What you should do ->
Does each statement below agree with the text on the Upper Paleolithic that follows? Answer yes or no for each, quoting the deciding words of the text.
1. Europeoids replaced Neanderthals across Europe more than thirty thousand years ago.
2. The regional variations of modern humans are sharply marked off from one another.
3. The Europeoids had extensive contact with the Mongoloids.

** Opening Extracted text block **

|
Page 2 of 7 Upper Paleolithic The beginnings of the modern population of Europe, of which the Germanic people are a part, came with the Upper Paleolithic period more than thirty thousand years ago when Europeoids replaced Neanderthals all across Europe. Europeoids are a regional population generally treated as a part of the broad category, Caucasoid, which includes also Mediterranoids, Indoids, and sometimes even Australoids, that is to say, any population that is not Mongoloid or Negroid (de Laubenfels, 1983). All of these regional variations of modern humans have developed gradually over time partly as a result of some degree of geographic isolation and are not generally sharply marked off from one another. That is, there have always been transitional and mixed individuals near where different populations approach one another. The Europeoids came to be substantially separated from their nearest neighbors, the Mediterranoids, by the Mediterranean Sea, the Black Sea, and an enlarged Caspian Sea, as well as the glacially covered Caucasus Mountains, the Upper Paleolithic having been contemporary with the latter part of the last glacial epoch. The Europeoids had only a minimal contact with the Mongoloids in the desert and swamp-covered bleak heart of Eurasia north and east of the Caspian Sea.

** Closing Extracted text block **
** Opening Data for analysis block **

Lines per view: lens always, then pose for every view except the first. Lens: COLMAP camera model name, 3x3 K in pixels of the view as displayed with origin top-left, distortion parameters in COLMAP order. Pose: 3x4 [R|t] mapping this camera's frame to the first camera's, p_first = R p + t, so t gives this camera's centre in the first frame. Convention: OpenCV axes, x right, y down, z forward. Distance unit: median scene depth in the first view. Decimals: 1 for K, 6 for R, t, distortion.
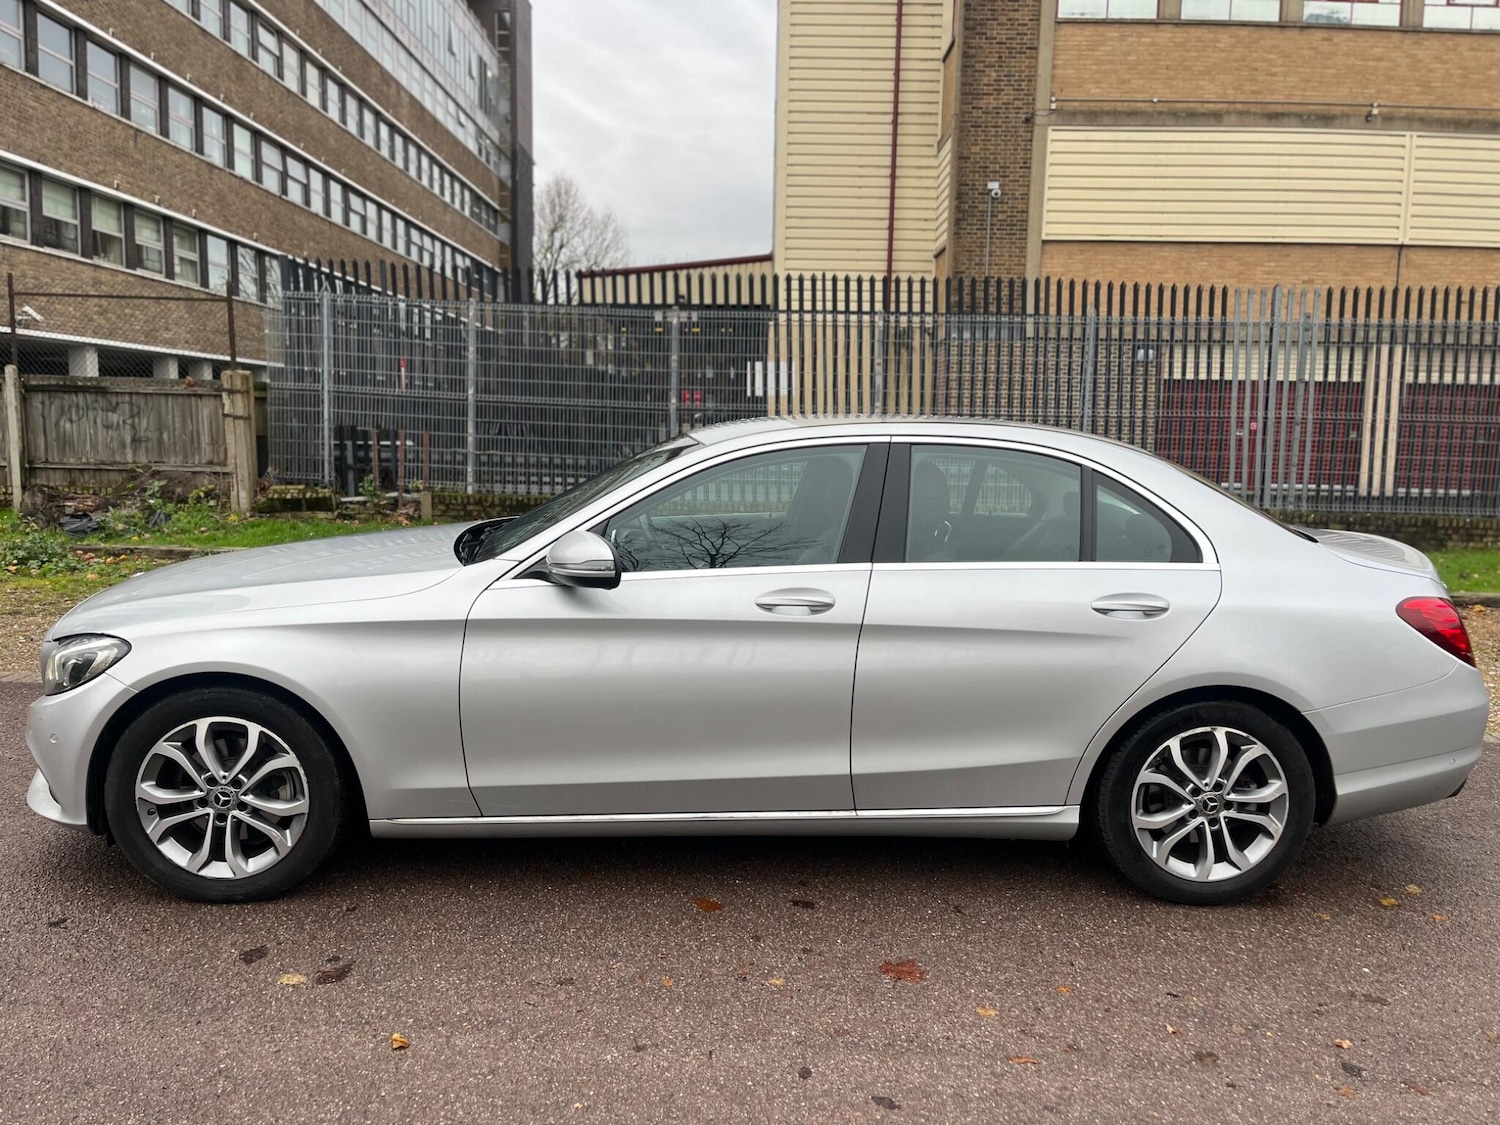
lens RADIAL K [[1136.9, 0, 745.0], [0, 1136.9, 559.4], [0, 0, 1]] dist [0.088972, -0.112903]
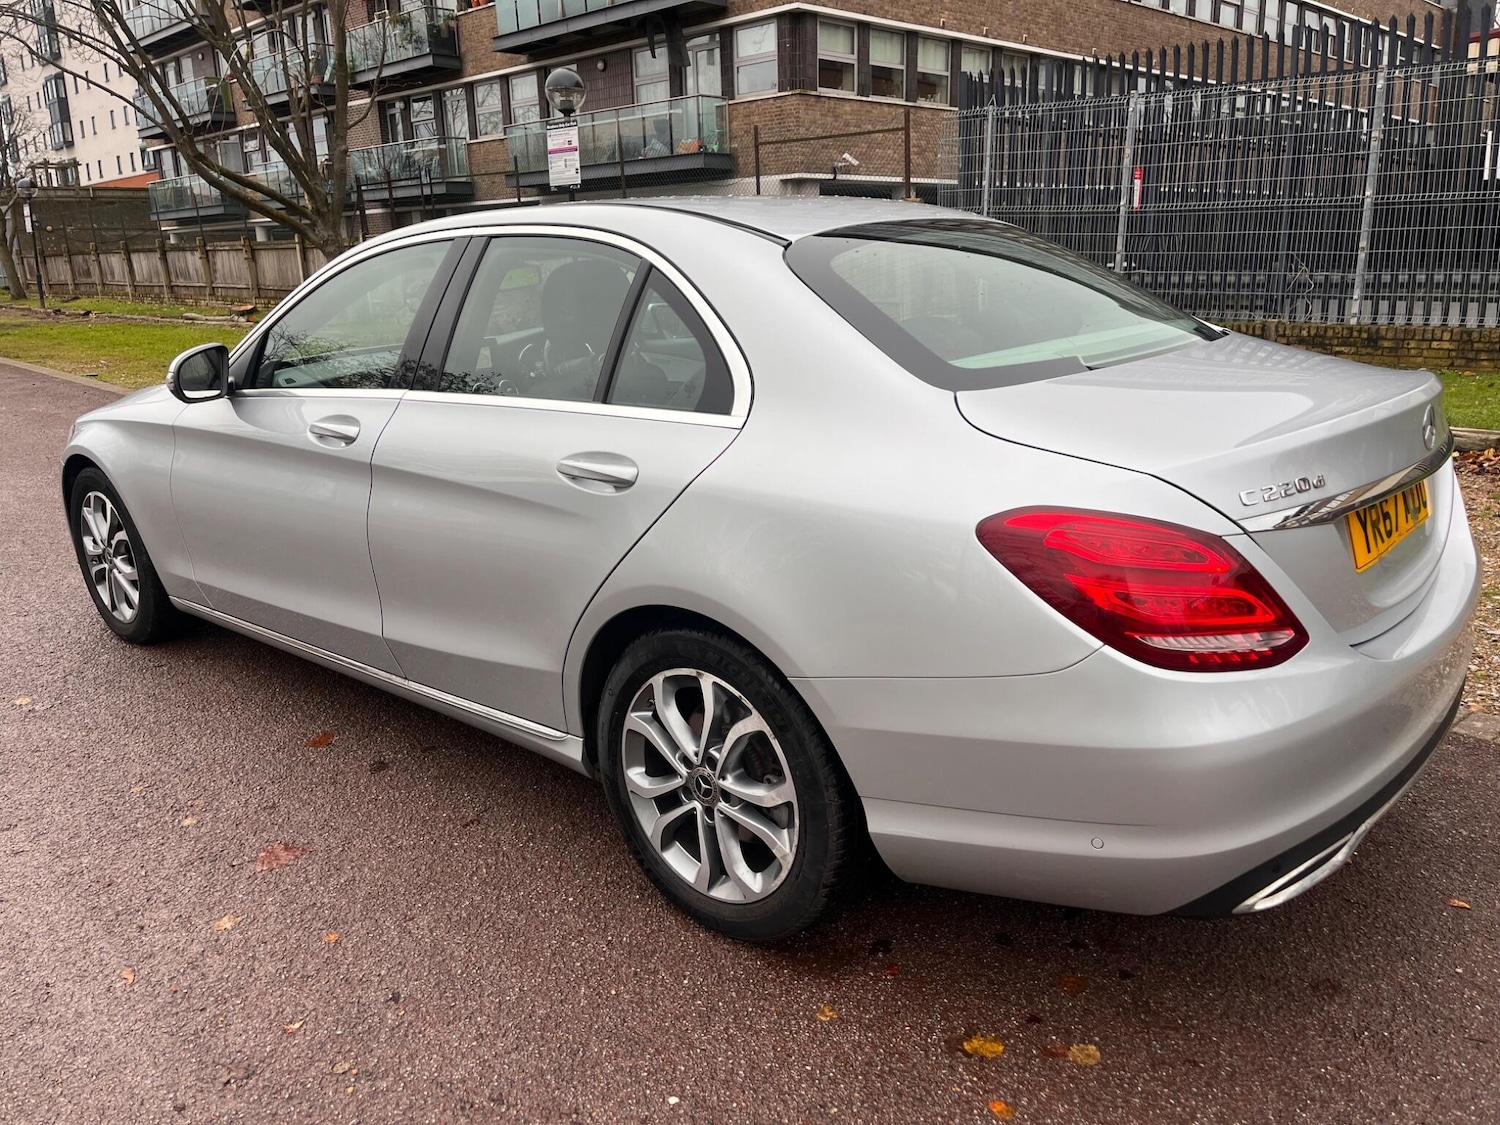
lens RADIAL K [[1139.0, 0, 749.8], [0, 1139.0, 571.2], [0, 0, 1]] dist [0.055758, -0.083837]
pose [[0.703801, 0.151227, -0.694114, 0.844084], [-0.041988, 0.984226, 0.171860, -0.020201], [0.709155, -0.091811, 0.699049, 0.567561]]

** Closing Data for analysis block **
** Opening Data for analysis block **

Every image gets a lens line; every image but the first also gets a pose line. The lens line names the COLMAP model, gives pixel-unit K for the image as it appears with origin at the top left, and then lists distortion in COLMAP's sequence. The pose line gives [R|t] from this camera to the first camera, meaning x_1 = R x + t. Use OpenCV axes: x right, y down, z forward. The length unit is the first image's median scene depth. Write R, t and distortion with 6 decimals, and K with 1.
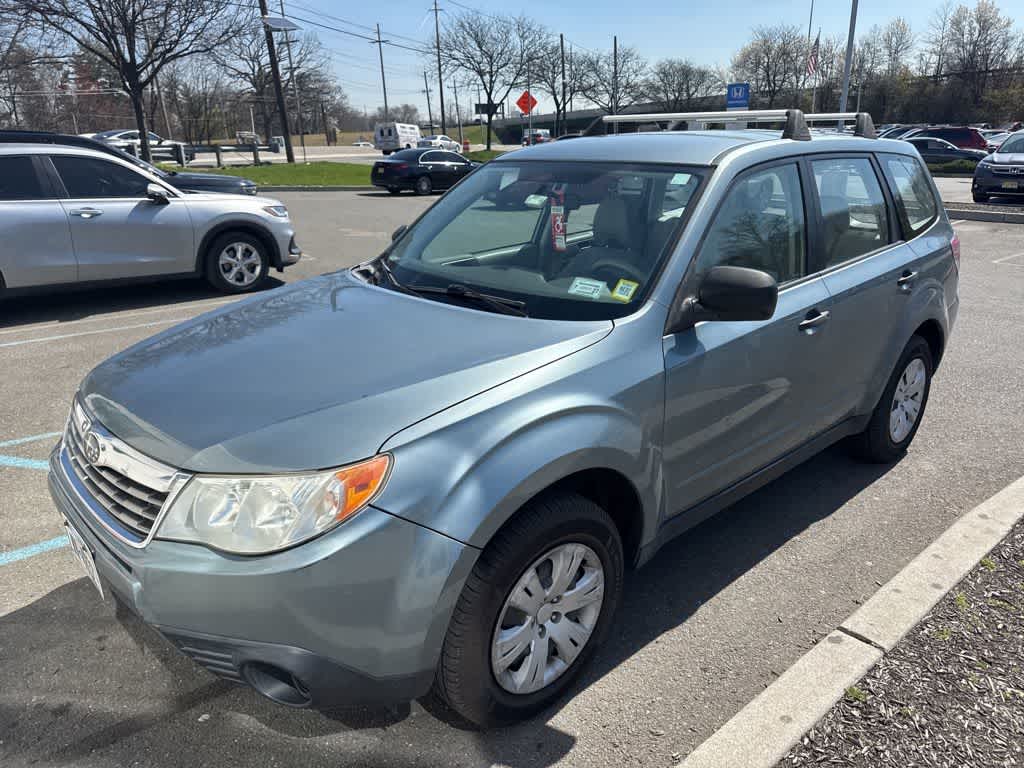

** Closing Data for analysis block **

Response to the exercise ->
1. Yes: "came with the Upper Paleolithic period more than thirty thousand years ago when Europeoids replaced Neanderthals all across Europe"
2. No: "are not generally sharply marked off from one another"
3. No: "The Europeoids had only a minimal contact with the Mongoloids"